Hakim Agus Suwardi, salah satu anggota Majelis hakim membenarkan putusan perkara pornografi. Selain divonis penjara, para terdakwa dihukum membayar denda masing-masing Rp 1 juta atau diganti kurungan 2 bulan. Denda ini juga lebih ringan dari tunttan jaksa yang meminta para terdakwa didenda Rp 2 juta atau diganti kurungan 3 bulan penjara.
Seperti diketahui, awal tahun ini, Jum'at (1/1) dinihari lalu Kepolisian Wilayah Kota Besar Bandung menggerebek gelaran tari erotis di Café Bel Air, komplek wisata Hypersquare Jalan Pasirkaliki Bandung.

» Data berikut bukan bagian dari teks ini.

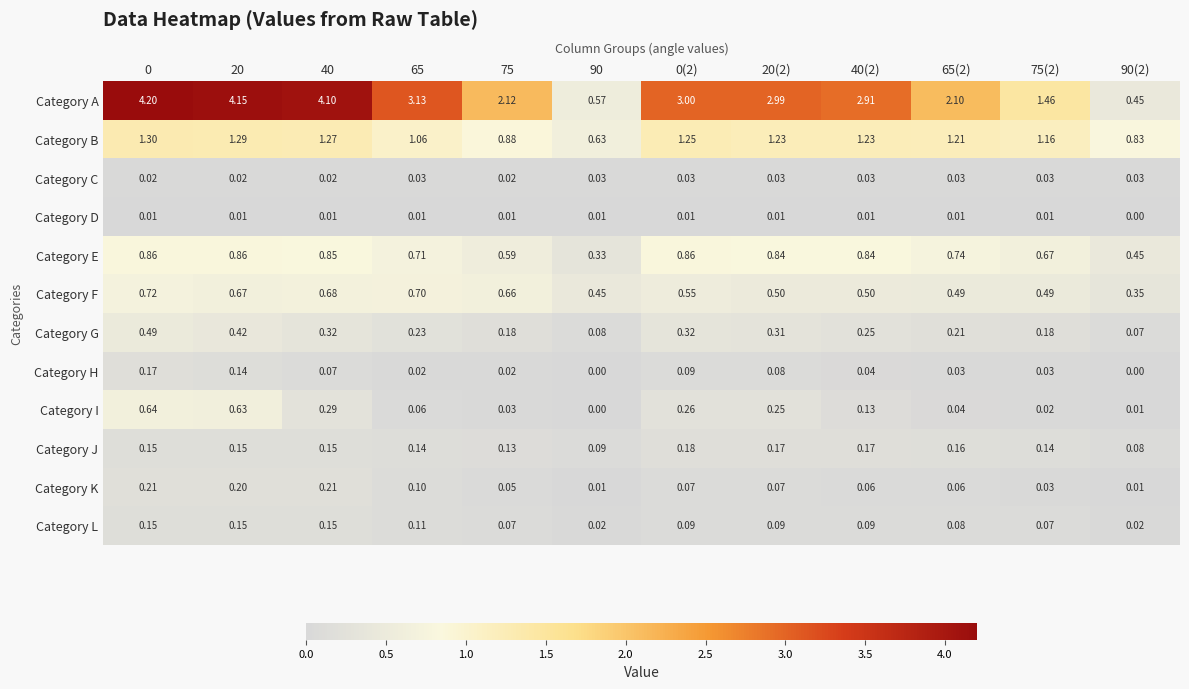

Is the value of Category C at 75 greater than the value of Category F at 90(2)?

No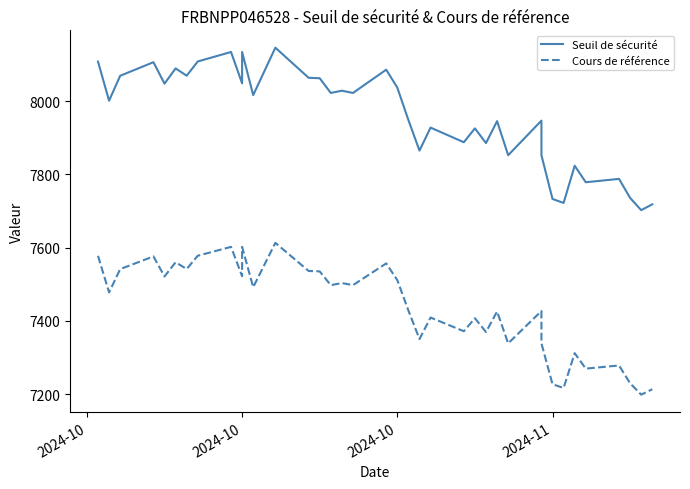

True or false: Seuil de sécurité and Cours de référence cross at least once.

False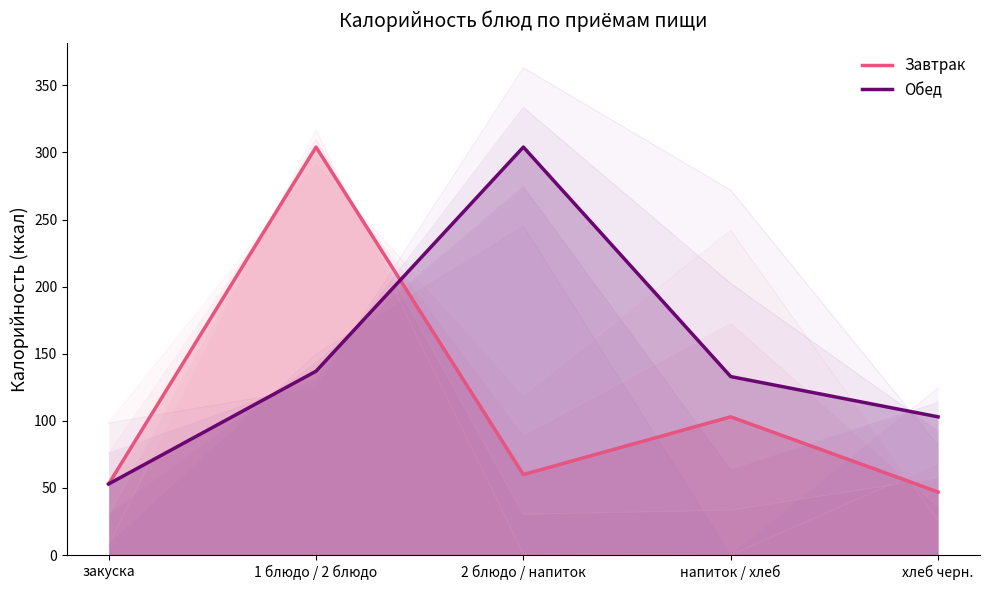

Does the chart have visible grid lines?

No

Hasilnya, Manajer Opersional Bel Air Natal, agen penari Yafeth dan keempat perempuan penari erotis digelandang ke markas Polwiltabes Bandng dinihari itu juga untuk diperiksa. Keenam pelaku belakangan ditetapkan sebagai tersangka dalam kasus pornograf pada 4 Januari. Lalu juga ditahan dengan cara didtitipkan di sel tahanan Polsekta Bandung Wetan.
Lalu di Pengadilan, jaksa penuntut mendakwa keenam terdakwa dengan pasal-pasal Undang-Undang Nomor 44 Tahun 2008 tentang Pornografi dan Kitab Undang-Undang Hukum Pidana.
Berkas para terdakwa dibagi dua. Berkas pertama untuk keempat penari yang didakwa pasal 34 dan 36 Undang-Undang tentang Pornografi dan pasa 282 serta 55 KUH Pidana.
Berkas kedua untuk pengelola Bell Air dan agen penyedia jasa penari yang didakwa pasal 30, 33, dan 36 Undang-Undang Pornografi serta pasal 282 dan 55 KUH Pidana.